3 Days in Santorini

After arriving in Santorini, I joked that it was Greek for “tiny pupil island.” I’d never been somewhere so bright, sunny and picturesque. In some ways, it’s exactly how it looks in postcards and movies. Instagram-worthy sights are everywhere, as are Instagram influencers from all over the world, wielding selfie sticks and artsy hats and strappy sandals. I’ve never been around more beautiful people. Also, never been around so many donkeys.

But in some ways, Santorini is even better than it looks. The people who live there are welcoming and helpful. The food is fresh and creative. The water is translucent. Friendly cats and dogs crash your dinner. At one point, a driver even told us, “You don’t have to be scare. There is no crime here.”

If you get the chance, go. It’s amazing. You’ll never regret it.

Here’s a journal of what we saw, ate and experienced in Santorini.

Our cab driver told us it was impossible to drop us off at our hotel. There aren’t addresses in Oia, Neil said, so that makes sense. Once we got dropped off, we followed passageways like this to find our hotel, lugging our suitcases behind us.

We stayed at the Residence Suites in Oia, where we got an incredible apartment with a porch that could have fit 15 people. We had a view of the hillside, and the Aegean Sea out in front of us. I would definitely recommend staying there. Say hi to Mina!

This is what you see if you look the other way and down. The views! They’re everywhere.

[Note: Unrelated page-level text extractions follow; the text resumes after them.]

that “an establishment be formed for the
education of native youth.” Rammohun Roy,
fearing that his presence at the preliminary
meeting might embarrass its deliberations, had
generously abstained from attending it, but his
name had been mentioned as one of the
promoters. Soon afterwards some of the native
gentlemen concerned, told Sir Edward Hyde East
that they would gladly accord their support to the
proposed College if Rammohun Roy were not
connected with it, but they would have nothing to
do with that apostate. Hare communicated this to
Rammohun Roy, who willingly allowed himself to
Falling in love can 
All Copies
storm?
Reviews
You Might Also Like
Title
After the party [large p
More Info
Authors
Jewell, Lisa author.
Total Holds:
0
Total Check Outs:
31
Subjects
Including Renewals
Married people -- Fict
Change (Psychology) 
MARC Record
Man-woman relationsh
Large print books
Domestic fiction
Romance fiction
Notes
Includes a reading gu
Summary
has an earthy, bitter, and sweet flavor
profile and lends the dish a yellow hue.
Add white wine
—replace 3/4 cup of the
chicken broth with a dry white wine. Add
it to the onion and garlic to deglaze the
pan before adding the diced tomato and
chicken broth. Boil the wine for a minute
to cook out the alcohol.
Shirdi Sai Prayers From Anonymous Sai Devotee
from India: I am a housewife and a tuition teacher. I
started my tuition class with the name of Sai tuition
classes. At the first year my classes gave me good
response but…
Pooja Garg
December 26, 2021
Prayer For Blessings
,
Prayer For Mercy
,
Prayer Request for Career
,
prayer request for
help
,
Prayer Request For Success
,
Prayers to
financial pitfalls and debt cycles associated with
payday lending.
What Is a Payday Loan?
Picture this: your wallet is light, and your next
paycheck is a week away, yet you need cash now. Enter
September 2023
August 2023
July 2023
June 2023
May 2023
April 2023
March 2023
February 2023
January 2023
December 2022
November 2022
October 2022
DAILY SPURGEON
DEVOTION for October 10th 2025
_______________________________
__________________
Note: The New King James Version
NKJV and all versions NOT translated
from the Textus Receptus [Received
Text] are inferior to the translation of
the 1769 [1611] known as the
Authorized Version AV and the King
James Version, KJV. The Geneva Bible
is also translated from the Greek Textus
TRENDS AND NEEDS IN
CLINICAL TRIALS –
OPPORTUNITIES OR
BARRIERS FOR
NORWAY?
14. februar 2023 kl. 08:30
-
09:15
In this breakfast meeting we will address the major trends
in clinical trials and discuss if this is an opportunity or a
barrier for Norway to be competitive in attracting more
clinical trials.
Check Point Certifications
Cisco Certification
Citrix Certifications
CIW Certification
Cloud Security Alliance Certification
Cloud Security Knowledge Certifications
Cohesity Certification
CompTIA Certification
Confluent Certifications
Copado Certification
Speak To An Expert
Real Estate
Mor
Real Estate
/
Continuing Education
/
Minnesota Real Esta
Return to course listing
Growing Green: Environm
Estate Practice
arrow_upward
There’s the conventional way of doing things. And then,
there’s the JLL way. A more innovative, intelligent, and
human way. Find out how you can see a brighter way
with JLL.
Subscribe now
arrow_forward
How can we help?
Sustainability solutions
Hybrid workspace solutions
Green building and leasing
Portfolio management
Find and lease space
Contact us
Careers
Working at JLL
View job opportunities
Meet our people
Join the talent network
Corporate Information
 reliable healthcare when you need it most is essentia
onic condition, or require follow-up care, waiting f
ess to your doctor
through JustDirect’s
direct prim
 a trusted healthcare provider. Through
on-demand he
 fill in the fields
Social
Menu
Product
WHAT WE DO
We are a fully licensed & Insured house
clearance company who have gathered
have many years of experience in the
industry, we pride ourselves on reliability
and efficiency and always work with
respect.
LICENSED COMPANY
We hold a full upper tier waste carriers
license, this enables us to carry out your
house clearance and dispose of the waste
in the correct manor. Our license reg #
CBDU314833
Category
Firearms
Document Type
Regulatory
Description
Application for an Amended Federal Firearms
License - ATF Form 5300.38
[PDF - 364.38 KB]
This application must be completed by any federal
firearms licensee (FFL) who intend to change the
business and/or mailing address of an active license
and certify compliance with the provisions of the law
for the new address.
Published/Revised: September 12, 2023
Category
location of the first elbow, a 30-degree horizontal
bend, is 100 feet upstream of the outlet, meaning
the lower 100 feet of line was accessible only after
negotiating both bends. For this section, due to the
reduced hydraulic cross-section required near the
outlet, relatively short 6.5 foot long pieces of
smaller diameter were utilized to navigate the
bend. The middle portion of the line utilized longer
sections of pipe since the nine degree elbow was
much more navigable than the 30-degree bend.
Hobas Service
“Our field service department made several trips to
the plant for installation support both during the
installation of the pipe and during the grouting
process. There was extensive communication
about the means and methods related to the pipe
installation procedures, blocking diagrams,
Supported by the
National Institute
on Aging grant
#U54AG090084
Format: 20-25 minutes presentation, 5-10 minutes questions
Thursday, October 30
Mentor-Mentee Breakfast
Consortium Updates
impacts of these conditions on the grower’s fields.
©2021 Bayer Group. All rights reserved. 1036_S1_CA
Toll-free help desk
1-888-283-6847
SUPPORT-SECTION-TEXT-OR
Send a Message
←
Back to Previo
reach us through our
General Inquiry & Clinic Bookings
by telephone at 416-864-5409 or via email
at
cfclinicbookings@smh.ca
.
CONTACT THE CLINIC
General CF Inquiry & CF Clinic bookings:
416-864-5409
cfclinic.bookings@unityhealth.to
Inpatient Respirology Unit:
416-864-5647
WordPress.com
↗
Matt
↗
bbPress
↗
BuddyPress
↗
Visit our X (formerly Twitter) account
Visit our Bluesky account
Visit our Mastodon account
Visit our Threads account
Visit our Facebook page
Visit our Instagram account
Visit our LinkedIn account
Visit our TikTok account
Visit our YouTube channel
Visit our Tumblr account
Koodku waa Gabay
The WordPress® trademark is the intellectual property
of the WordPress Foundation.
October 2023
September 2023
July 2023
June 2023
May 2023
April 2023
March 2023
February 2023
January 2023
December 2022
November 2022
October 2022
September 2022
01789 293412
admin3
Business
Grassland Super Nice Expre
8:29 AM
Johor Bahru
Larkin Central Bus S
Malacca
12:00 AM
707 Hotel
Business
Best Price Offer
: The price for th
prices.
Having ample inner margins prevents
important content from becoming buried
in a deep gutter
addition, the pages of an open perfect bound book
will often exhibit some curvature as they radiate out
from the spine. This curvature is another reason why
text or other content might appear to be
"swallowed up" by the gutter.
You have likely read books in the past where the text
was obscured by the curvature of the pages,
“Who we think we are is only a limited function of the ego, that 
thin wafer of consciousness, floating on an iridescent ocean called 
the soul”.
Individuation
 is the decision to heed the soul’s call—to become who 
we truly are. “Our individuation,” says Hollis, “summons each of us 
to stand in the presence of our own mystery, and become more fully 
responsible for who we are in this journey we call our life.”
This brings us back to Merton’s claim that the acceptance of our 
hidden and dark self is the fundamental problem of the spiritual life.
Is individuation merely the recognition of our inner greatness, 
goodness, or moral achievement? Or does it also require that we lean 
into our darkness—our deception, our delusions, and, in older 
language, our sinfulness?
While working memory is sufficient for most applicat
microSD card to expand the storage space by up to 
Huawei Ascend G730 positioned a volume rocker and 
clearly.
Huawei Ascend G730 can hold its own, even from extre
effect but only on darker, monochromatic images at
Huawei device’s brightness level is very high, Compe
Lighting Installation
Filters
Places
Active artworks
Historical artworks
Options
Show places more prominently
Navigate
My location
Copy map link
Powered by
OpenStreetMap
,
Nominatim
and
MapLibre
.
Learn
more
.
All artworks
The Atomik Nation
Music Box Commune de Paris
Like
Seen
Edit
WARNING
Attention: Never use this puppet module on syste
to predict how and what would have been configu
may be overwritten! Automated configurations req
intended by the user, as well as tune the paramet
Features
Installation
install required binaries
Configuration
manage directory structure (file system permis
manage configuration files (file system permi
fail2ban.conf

After settling in, it became impossible to stop taking pictures. My camera is still tired from Santorini.

Taking flirty photos of your significant other is a major pastime.

It seemed like dogs were socialized and cared for by the community. We saw a giant dog feeder by the bus station. As a result, they are super sweet!

After a couple days, this level of beauty starts to feel normal. Leaving is hard.

Greek coffee is awesome. This is a coffee shop called Tramonto that we liked.

Artsy blue doors and gates are what’s up in Santorini.

There are lots of surfaces for people to sneak onto and insert themselves in the way of this amazing view.

On our first full day, we decided to do the walk from Oia to Fira, which takes 2.5 hours. Fun, I thought, I like walks. But what I didn’t realize is that it involved scaling three mini mountains (I’m not sure if that’s the appropriate term). I’ve never felt so hot and tired. Plus we didn’t bring enough water for ourselves, let alone dogs we met along the way. If you aren’t a fan of walking or if you have a lot of little kids with you, skip this. Otherwise, it’s beautiful, but prepare yourself for a workout!

At a certain point, these two dogs woke up from a nap and decided to walk with us for awhile. That was my *favorite.*

They even stopped to enjoy the view, then turned around and smiled at us.

The views were incredible, especially as the sun set.

Dang.

Ok, one more! It’s like you’re there, right?

Gotta throw in something for the cat lovers. We saw these kittens every day at breakfast. 🙂

The next day, we explored some sights in our neighborhood before our sunset cruise.

One of the coolest things we did was a sunset cruise with the Santorini Yachting Club. This isn’t the boat we were on, but we did get to snap a lot of boats like this on the ride.

We stopped at three different locations, where we could jump off and swim and check out how insanely clear the water was.

One location was a hot springs, which was heated by a volcano.

We proceeded to get really tan.

And it stopped right in time for the sunset. Gorgeous.

Thanks for all the feels, Santorini.

Hot tips for visiting Santorini:

Hotel idea: We stayed at the Residence Suites in Oia and loved it. If you have trouble with stairs, you may want to consider staying near Fira. Oia is like living on a Stairmaster.

Where to eat: We loved Lotza, Pelekanos, Candouni and the Ammoudi Fish Tavern, all in Oia. We also enjoyed Tramonto, Passaggio and Vitrin for coffee, although they are pricey.

What to eat: Fava bean dip, anything eggplant, seafood, frozen Greek yogurt, yogurt in general. The food is great. Santo Nuts (candied nuts available at most markets) are wonderful. We ate these all the time.

What to drink: Local beer brand Donkey beer. For wine, Santorini Vinsanto and Assyrtiko were favorites of mine. The Vinsanto is a sweet wine, so avoid if you prefer more dry. Buy bottled water rather than drinking tap water. Bottled water is very cheap.

What to bring: Sunscreen. It’s expensive on the island. Your swimsuit and towel. A camera. You’ll need it.

When to go: Just after the busy season, in September. And at the end of your trip. You wouldn’t put the finale at the beginning of a fireworks show.

What to do: Take a yacht cruise. Shop at the cute souvenir shops. Buy some jewelry. Meet dogs and cats. Hike. Take pictures. Nap. Drink wine. Eat cheese. Go to Atlantis Books, grab something to read, and relax.